By Joe Strange
One of the best things about video games is their ability to transport you into a completely new world or time. At the end of a long day of working in the mundane, pulling pints or pushing pencils, what you need most of all is to jump into a place where the wonderful can, and will, happen.
So in that vein, I’ve decided to put a list together of the top five settings in video games, based on the depth of the world and the atmosphere it portrays.
5: The City of Dunwall – Dishonored
Dunwall is in chaos, a deadly plague, er, plagues the streets and the high society, the only ones with any power to stop the city being crushed underneath its own illness, is corrupt and ignorant to the public need. As you skulk through the streets and plague abandoned houses, you really get a feel for the world you’re trying to help. It’s only a city, but it’s rich in personal stories and tales. The people and politics of Dunwall are as unstable as the whale oil that it is based on, and that it owes for its industrial age.
4: Clock Town/ Termina – The Legend of Zelda; Majora’s Mask
Considering that the game is from 2000, the land of Termina has a lot of detail, which really helps to craft the world. From the distressed troupe leader to the stalwart soldiers. Everyone in Termina has a story that you can shape. The reasoning behind this I think, is the time restraint that the game focuses on.
Having three distinct days that repeat and characters that do the same thing each cycle (depending on what you do to help them) has allowed the writers to give each character, even those that only play a minor role, a distinct character arc. There’s a website here, and what this fellow’s done is take a note of these developments and put them into a psychological analysis of Clock Town. If you’re a Zelda fan, especially of the incredibly underrated Majora’s Mask, it’s worth a look.
3: Rapture – The Bioshock Series
I had a hard time picking between Rapture and Columbia, but as much as I loved Columbia, the great city in the sky, Rapture was the one that really stuck with me and made the big impression.
Rapture was meant to be an underwater utopia for the world’s best and brightest. What you’re actually faced with is a leaking city full of crazed, spliced maniacs, creepy little girls and giant, drill armed, diving suits. Add the downright terrifying atmosphere to the pockets of insight into Rapture before it all went belly up and you have an unnerving look into the human condition that’s reflected in the setting.

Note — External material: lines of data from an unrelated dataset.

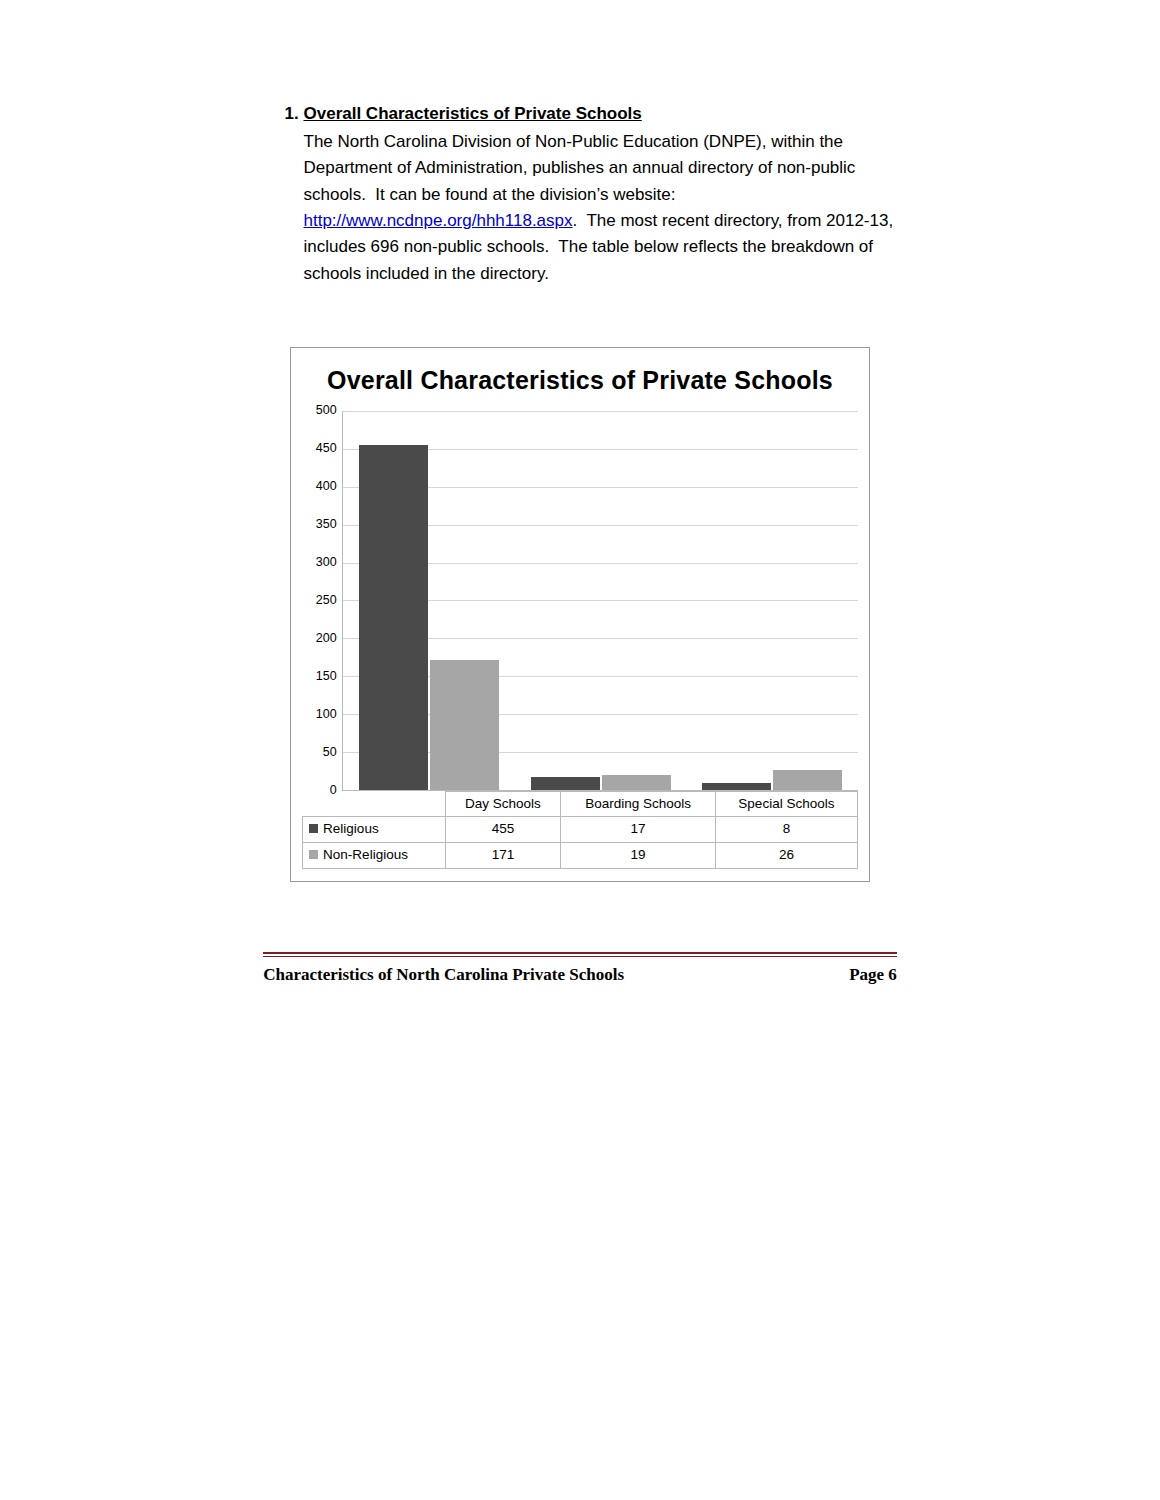Overall Characteristics of Private Schools
The North Carolina Division of Non-Public Education (DNPE), within the Department of Administration, publishes an annual directory of non-public schools. It can be found at the division’s website: http://www.ncdnpe.org/hhh118.aspx. The most recent directory, from 2012-13, includes 696 non-public schools. The table below reflects the breakdown of schools included in the directory.
Overall Characteristics of Private Schools
500
450
400
350
300
250
200
150
100
50
0
| | Day Schools | Boarding Schools | Special Schools |
| Religious | 455 | 17 | 8 |
| Non-Religious | 171 | 19 | 26 |
Characteristics of North Carolina Private Schools
Page 6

2: Tamriel – The Elder Scrolls Series.
The lengths that Bethesda have gone to shape the world of Tamriel, and beyond, is staggering. Much like Termina, everyone has their own story, even the NPC who is cheating on his wife, but has no story or quest value at all. But it’s the lore and mythology behind these games, especially the more recent instalments, that’s really impressive.
Books that only the hardcore fans would read litter the world, and a hundred more are around the corner. The belief system is incredibly in depth, with the 9 gods and the daedric princes, and this belief system goes to making an awful lot of the atmosphere and believable feel to the world. You feel a part of a world that makes sense, you know, if you ignore the trolls, dragons and talking cat people.
1: The Universe – The Mass Effect Series.
This might seem like a cop out, I mean, it’s hardly fair to include all of space right? Well it’s the vastness of space that Mass Effect owes its incredibly elaborate and well thought out creation. Dozens of races have been created, and though some of them are more detailed in their history and culture than others, each of them have their place.
The game does a lot of this via the player’s Codex, which records and reports all the side information about races, weapons, planets and probably what an Asari’s navel fluff tastes like. It’s really easy for a lore-fiend like myself to lose hours to the codex. Mass Effect has a believable reason for everything, whether it be because of evolution, history or science, and it’s all really quite easy to understand and buy into. I suggest, if you have a few free hours, jumping onto the Mass Effect Wiki, there’s a lot there.
Except the fact that every single species seems to speak English. That’s really never explained.